Request:
After locating the line that holds "income-s11c", copy that line and all that follow it word for word through the end of the data, with no pictures.

--- Supplied information Enclosed Below ---

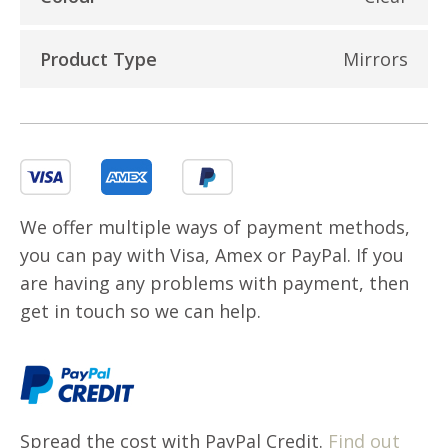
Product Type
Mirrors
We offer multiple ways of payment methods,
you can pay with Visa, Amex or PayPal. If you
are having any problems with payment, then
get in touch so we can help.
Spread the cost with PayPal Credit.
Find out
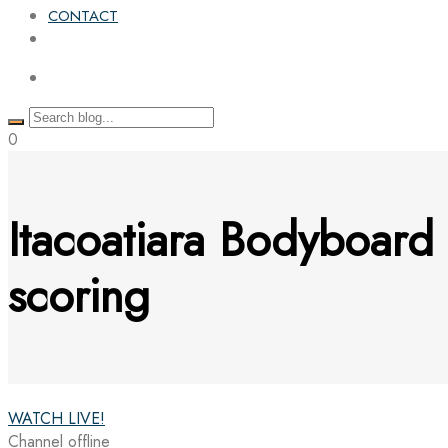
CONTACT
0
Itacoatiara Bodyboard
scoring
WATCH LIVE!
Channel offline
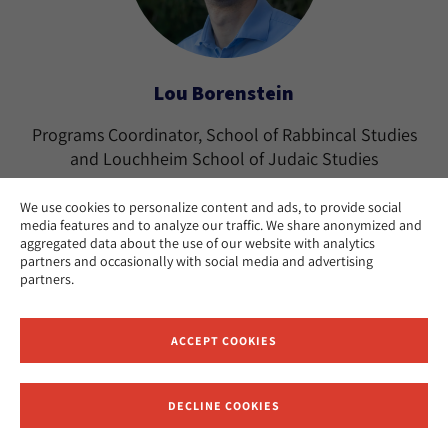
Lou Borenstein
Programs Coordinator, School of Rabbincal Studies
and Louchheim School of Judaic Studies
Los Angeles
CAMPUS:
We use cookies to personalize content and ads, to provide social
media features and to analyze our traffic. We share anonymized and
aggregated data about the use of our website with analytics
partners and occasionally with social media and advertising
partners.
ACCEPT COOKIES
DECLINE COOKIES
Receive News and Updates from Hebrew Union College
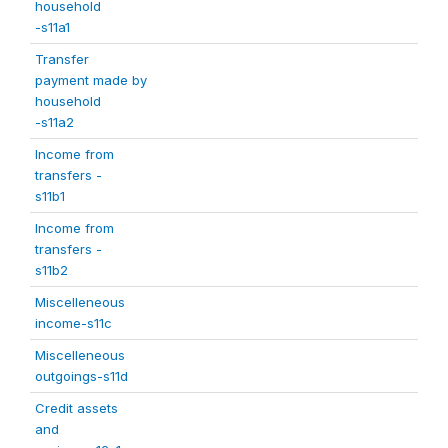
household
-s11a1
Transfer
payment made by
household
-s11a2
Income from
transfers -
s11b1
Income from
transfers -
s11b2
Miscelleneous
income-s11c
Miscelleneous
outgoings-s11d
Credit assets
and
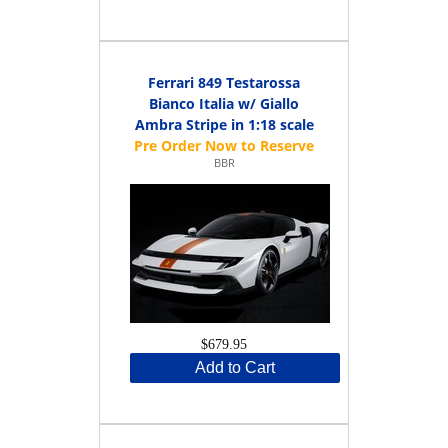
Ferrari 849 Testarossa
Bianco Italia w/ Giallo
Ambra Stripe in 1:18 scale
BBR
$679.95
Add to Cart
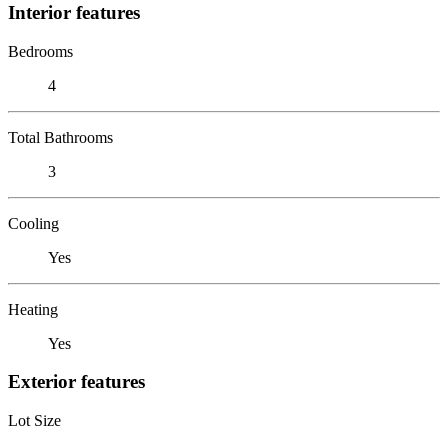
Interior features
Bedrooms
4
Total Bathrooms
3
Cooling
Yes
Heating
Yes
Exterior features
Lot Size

--- End of Enclosed Supplied information ---

Task response:
income-s11c
Miscelleneous
outgoings-s11d
Credit assets
and
Ferrari 849 Testarossa
Bianco Italia w/ Giallo
Ambra Stripe in 1:18 scale
BBR
$679.95
Add to Cart
Interior features
Bedrooms
4
Total Bathrooms
3
Cooling
Yes
Heating
Yes
Exterior features
Lot Size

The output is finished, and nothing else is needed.